A recent decision by the U.S. District Court for the Southern District of Florida in Apotex, Inc. v. UCB, Inc. provides a cautionary tale about aggressive offensive tactics sometimes employed by generic drug companies in the context of high-stakes pharmaceutical patent litigation. The Florida federal district court judge captured the essence of the tale as follows: “This case involves an orchestrated scheme to deceptively obtain a patent with respect to a competitor’s product. It is illustrative of inventive litigation, as opposed to the scientific discovery that the patent laws were designed to promote.”

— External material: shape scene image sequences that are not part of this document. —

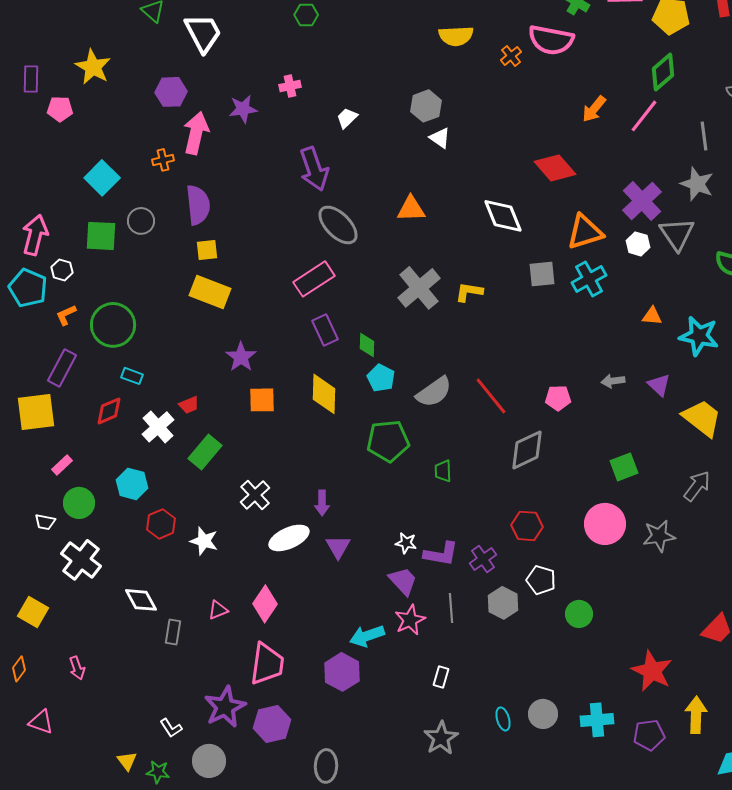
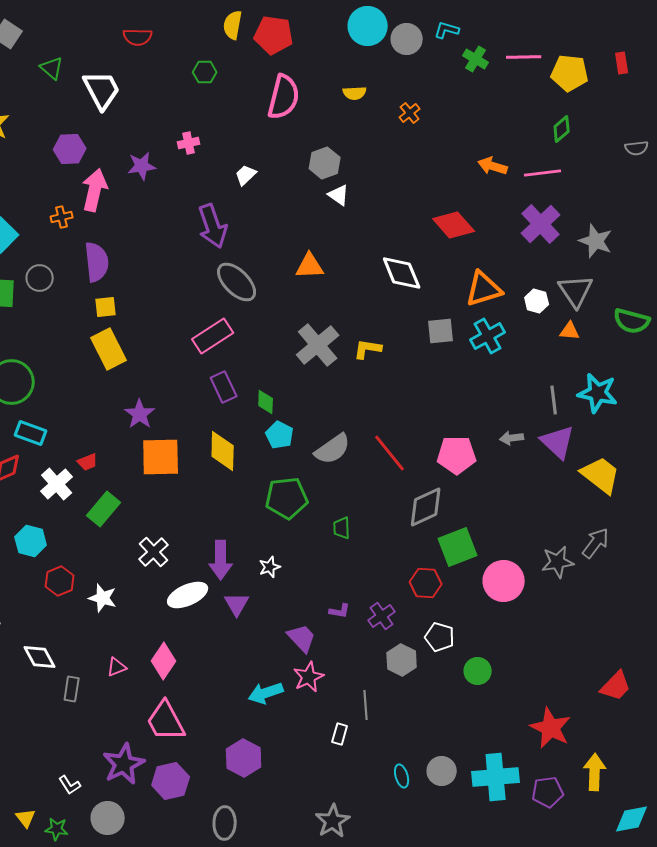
yellow semicircle: (456, 36) -> (355, 93), size x0.7
pink semicircle: (551, 40) -> (284, 97), moved, turned -87
green diamond: (663, 72) -> (562, 129), size x0.7
orange arrow: (594, 109) -> (493, 166), turned 68
pink line: (644, 116) -> (543, 173), turned 45
gray line: (704, 136) -> (554, 400), moved
purple cross: (642, 201) -> (541, 224), moved
yellow rectangle: (210, 292) -> (109, 349), turned 42
orange triangle: (652, 316) -> (570, 331), moved
cyan rectangle: (132, 376) -> (31, 433), size x1.4
purple triangle: (659, 385) -> (558, 442), size x1.5
pink pentagon: (558, 398) -> (457, 455), size x1.5
orange square: (262, 400) -> (161, 457), size x1.5
green square: (624, 467) -> (458, 547), moved, size x1.4
purple arrow: (322, 503) -> (221, 560), size x1.5
gray star: (659, 536) -> (558, 562), moved
white star: (406, 543) -> (270, 567), moved, turned -30
purple L-shape: (441, 554) -> (340, 611), size x0.6
gray line: (451, 608) -> (366, 705), moved
pink trapezoid: (267, 664) -> (166, 721), turned 144
purple hexagon: (342, 672) -> (244, 758), moved
cyan cross: (597, 720) -> (496, 777), size x1.4
gray star: (441, 738) -> (333, 821), moved

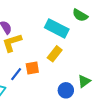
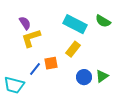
green semicircle: (80, 15) -> (103, 21), moved
blue circle: (66, 90) -> (84, 77), moved

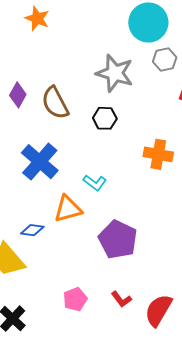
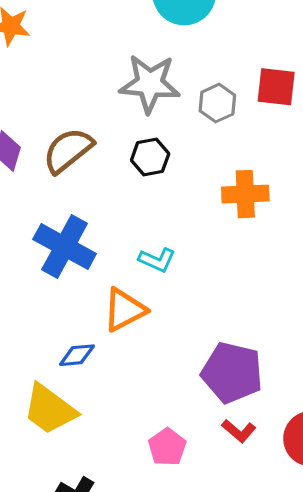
gray hexagon: (165, 59) -> (217, 103), moved
brown semicircle: (55, 103) -> (68, 150), turned 92
purple pentagon: (118, 239) -> (232, 373), moved

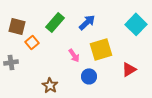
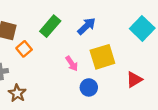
brown star: (50, 85) -> (17, 93), moved

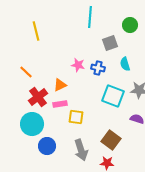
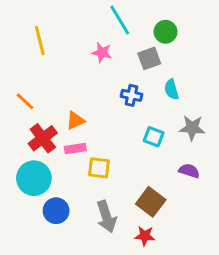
cyan line: (90, 17) -> (120, 20), turned -35
green circle: (130, 25) -> (166, 32), moved
pink star: (78, 65) -> (102, 52), moved
cyan square: (113, 96) -> (154, 137), size x0.6

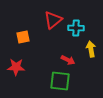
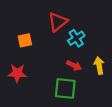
cyan cross: (76, 28) -> (76, 38), moved, turned -35
yellow arrow: (91, 49) -> (99, 66), moved

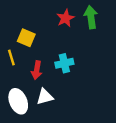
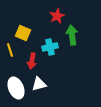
green arrow: (91, 17) -> (72, 35), moved
cyan cross: (64, 63) -> (50, 47), moved

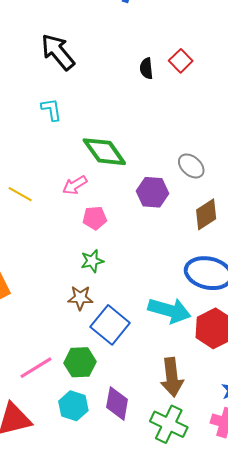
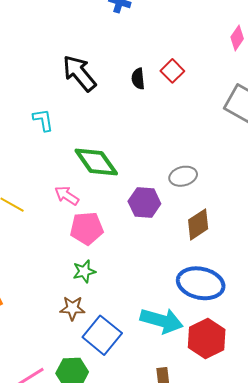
black arrow: (58, 52) -> (79, 73), moved
gray ellipse: (191, 166) -> (183, 176), turned -56
pink arrow: (75, 185) -> (67, 196), turned 65
pink pentagon: (95, 218) -> (87, 228), size x1.4

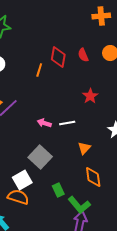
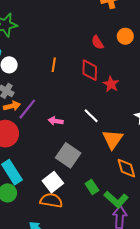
red diamond: (58, 57) -> (90, 70), moved
pink arrow: (44, 123) -> (56, 121), moved
white line: (67, 123) -> (91, 116), turned 63
orange triangle: (84, 148) -> (113, 139), size x1.5

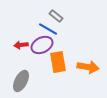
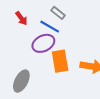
red arrow: (21, 45) -> (21, 18), moved, turned -120

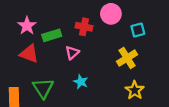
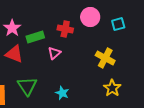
cyan square: (138, 30) -> (118, 24), moved
yellow cross: (127, 58) -> (105, 58), turned -30
cyan star: (81, 82) -> (62, 93), moved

The lawsuit arose from a patent filed by generic drug company Apotex to cover a drug developed and sold by branded drug company UCB. The patent was filed several years after UCB’s drug already existed in the market. During a bench trial, the court found that Apotex’s founder and chairman, Dr. Bernard Sherman, was not just the alleged inventor named on the patent, but also had directed both the prosecution and litigation of the asserted patent. Noting his predominant role in this case, the court found that the asserted patent issued only because of his deceptive conduct. While the court discussed each of Dr. Sherman’s alleged deceptive acts in detail, the court’s overall finding was that Dr. Sherman did not invent any new process; instead, the court found that he took publicly available information about UCB’s drug, combined this information with teachings in the prior art, and secretly conducted his own testing of UCB’s drug from which he inferred UCB’s process for making its drug. The court found that Dr. Sherman then pursued a patent for this process while, as the court explained, purposely misleading the Patent Office Examiner into believing that his process was different from the prior art, including that used to make UCB’s existing drug.
In analyzing Dr. Sherman’s intent, the court also considered his conduct during an unrelated litigation between Apotex and branded drug company Merck that took place around the filing date of this asserted patent. The court noted that, in the Merck case, Dr. Sherman had been accused of the same type of misconduct that was the focus of UCB’s inequitable-conduct defense — allegedly obtaining information about the branded drug company’s product and filing a patent trying to cover that product as leverage for litigation.
Though not mentioned by the court, Dr. Sherman and Apotex were no strangers to patent litigation, having been featured in an Aug. 15, 2006 New York Times article, “A Generic Drug Tale, With an Ending Yet to be Written.” In the Times article, Dr. Sherman recounts his lawsuit against Bristol-Myers Squibb and Sanofi-Aventis regarding Apotex’s generic form of the drug Plavix®, with the article quoting him as boasting “that he negotiated the settlement on the assumption that the Federal Trade Commission and state attorneys general would never approve it” with a focus on “extract[ing] favorable concessions from Bristol-Myers and Sanofi that would take effect even without the government’s approving the deal.”
Seven years later, Dr. Sherman is in the limelight again, this time on the receiving end of an adverse decision. These stories provide a valuable lesson about how to both prepare for and deal with situations where aggressive companies seek to patent aspects of an innovator’s product and then use that intellectual property as attempted leverage against the innovator. Though the doctrine of inequitable conduct serves as some deterrence, innovators may nevertheless find themselves embroiled in these kinds of litigations. As the Apotex case demonstrates, innovators should take care to be forward-thinking about the intellectual property surrounding their manufacturing processes, both their own and others’.